The Sloppy Joes are an adaptation of a recipe found in Soy! Soy! Soy! by Jeanette Parsons Egan, and are delicious. My oldest son, who has forsworn tofu and tempeh “until I turn 18”, actually had two helpings! Though I have fond memories of eating tator tots with traditional Sloppy Joes as a child, we’re currently fans of Utz reduced-fat potato chips.
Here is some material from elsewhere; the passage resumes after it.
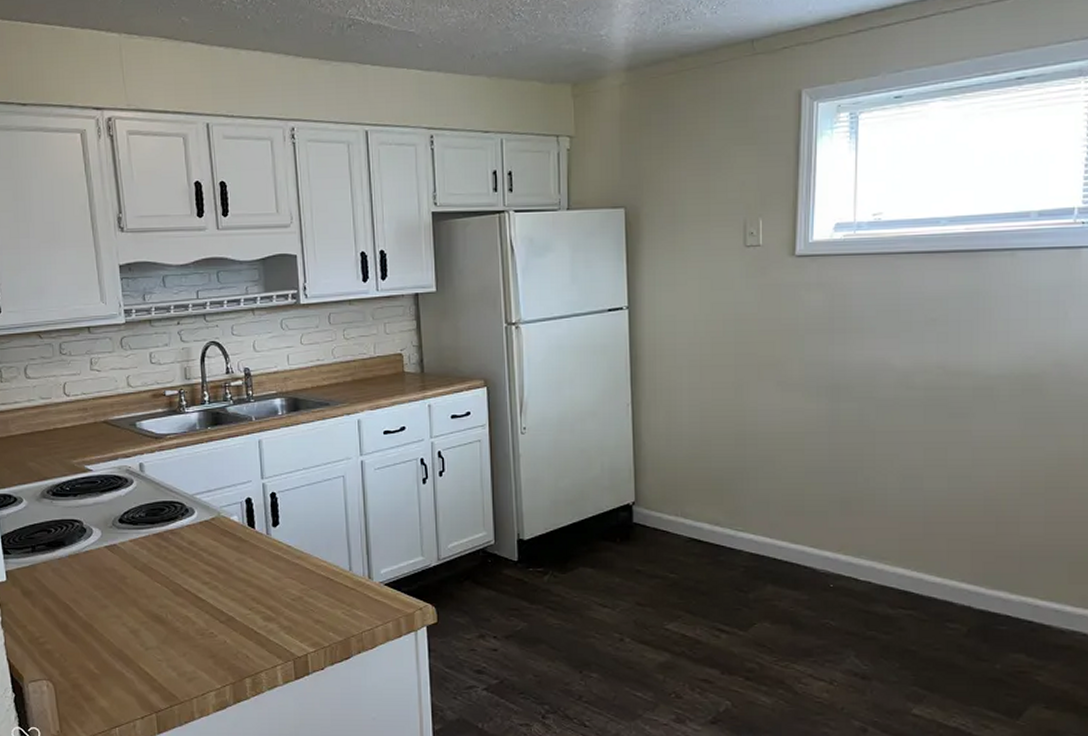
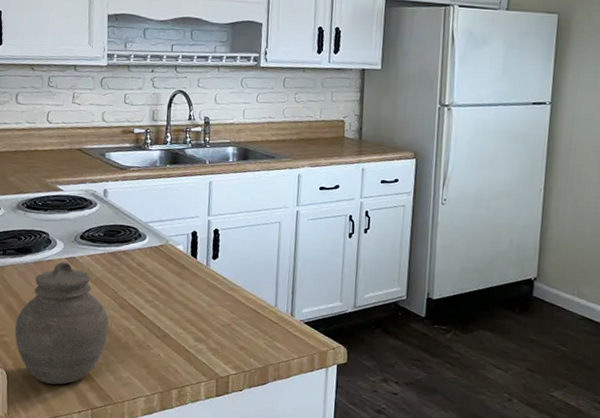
jar: none [56,551,165,690] -> present [14,261,109,385]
Tempeh Sloppy Joes – serves 4 – 6
- 1 TBS olive oil
- 1 large onion, chopped
- 1 green pepper, chopped
- 2 large garlic cloves, chopped
- 1 1/2 cups finely chopped celery
- 2 tsp dry mustard
- 2 tsp dried thyme
- 1 lb. soy tempeh, crumbled
- 15 oz. can tomato sauce
- 1 cup ketchup
- 1/4 cup packed brown sugar
- couple dashes of hot sauce
- Whole wheat hamburger buns
Heat oil in a large skillet over medium heat.
Saute onions, green pepper, garlic and celery until tender, about 8 – 10 minutes.
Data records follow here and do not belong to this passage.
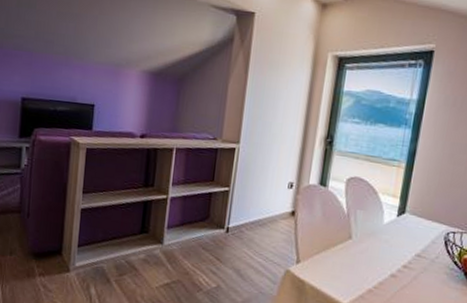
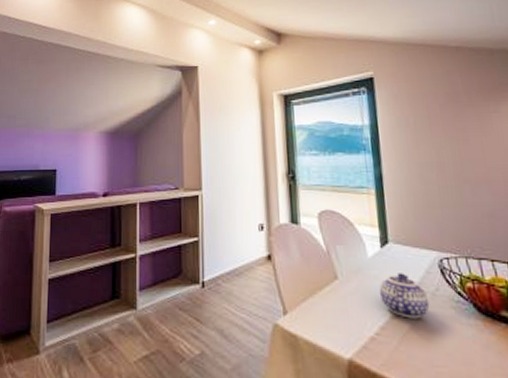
teapot: none [385,240,428,279] -> present [379,273,430,319]

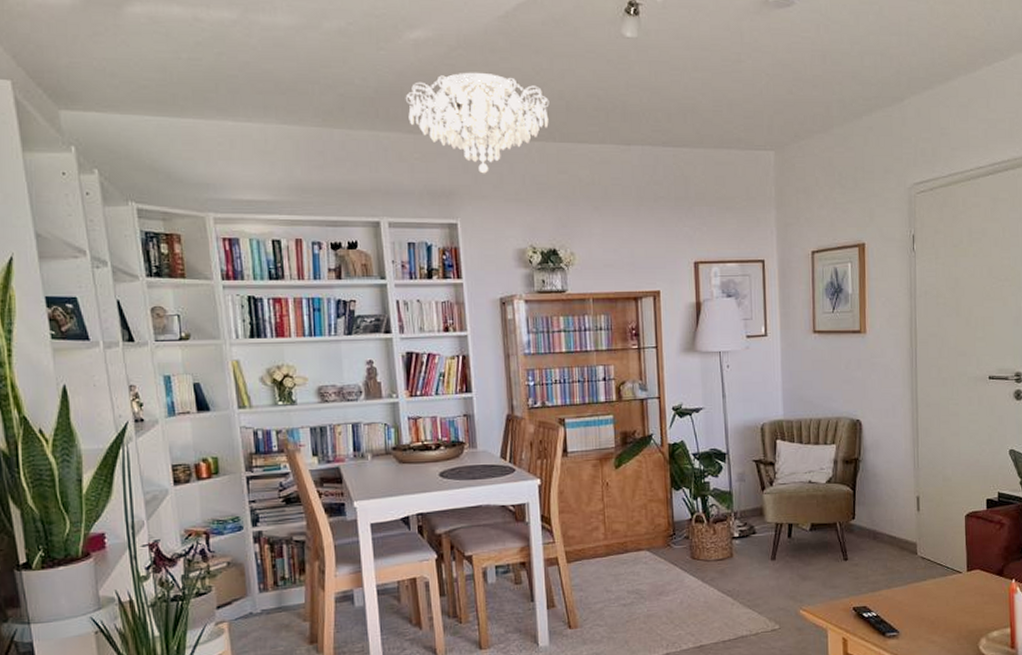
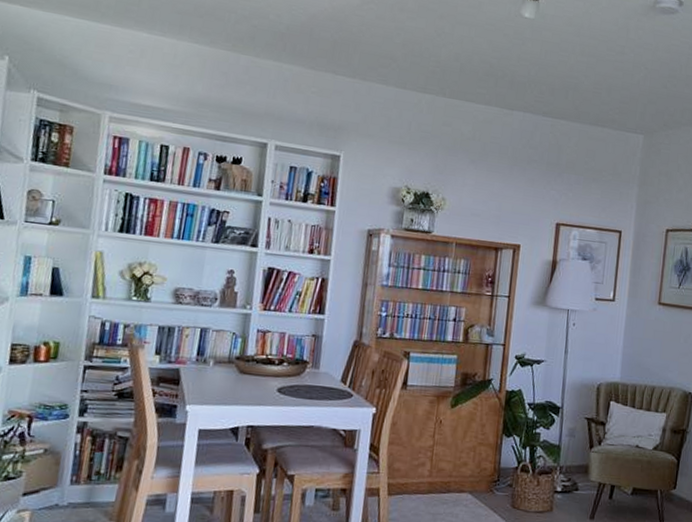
ceiling light: present [405,72,550,174] -> none [313,23,446,116]

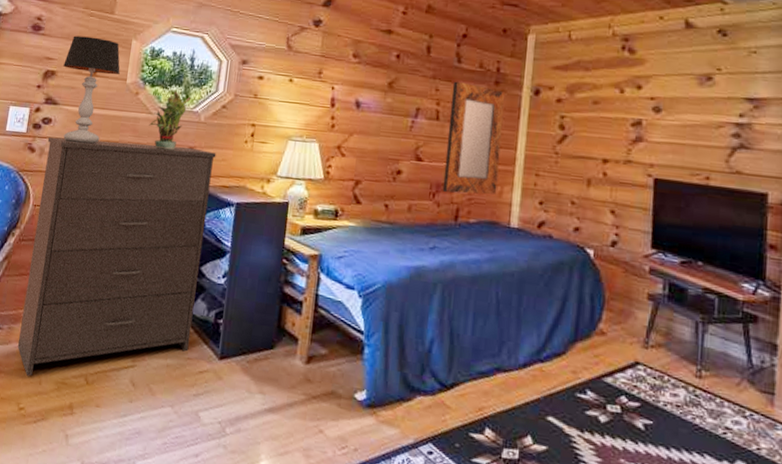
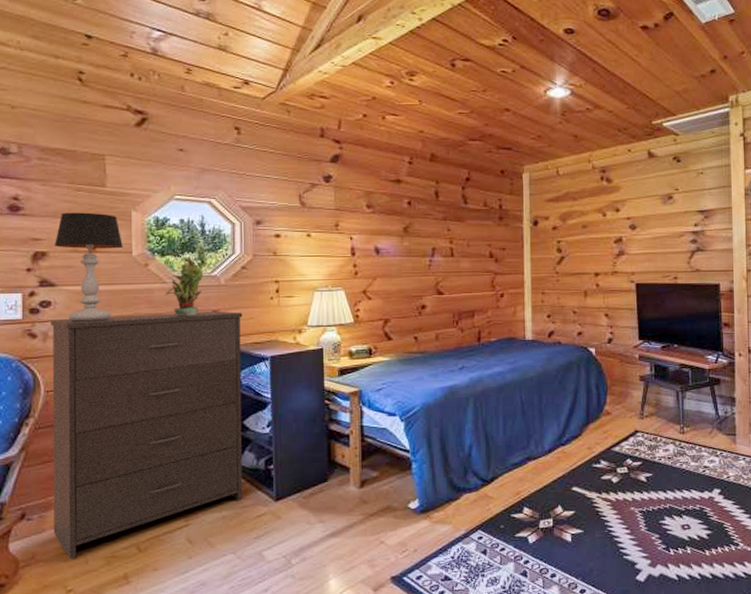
home mirror: present [442,81,506,195] -> none [462,220,511,319]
Stir in the dry mustard and thyme, cooking for 1 minute.
Add tempeh through hot sauce, lower heat to medium-low, and cook, stirring occasionally, for 15 – 20 minutes.
If it’s too thick for your liking, add a little water. Serve on hamburger buns.
Creamy Cole Slaw – adapted from Bobby Flay by way of Foodnetwork.com
- 10 oz. package of finely shredded green cabbage
- 1 large carrot, finely shredded
- scant 2/3 cup reduced-fat mayonnaise
- 1 TBS sour cream or non-fat plain Greek yogurt
- 1 TBS grated onion
- 1 TBS sugar
- 1 TBS white vinegar
- 1 1/2 tsp dry mustard
- 1 tsp celery salt
- salt and freshly ground black pepper to taste
Whisk together mayonnaise through pepper.
Toss with cabbage and carrot in a large bowl until well-combined.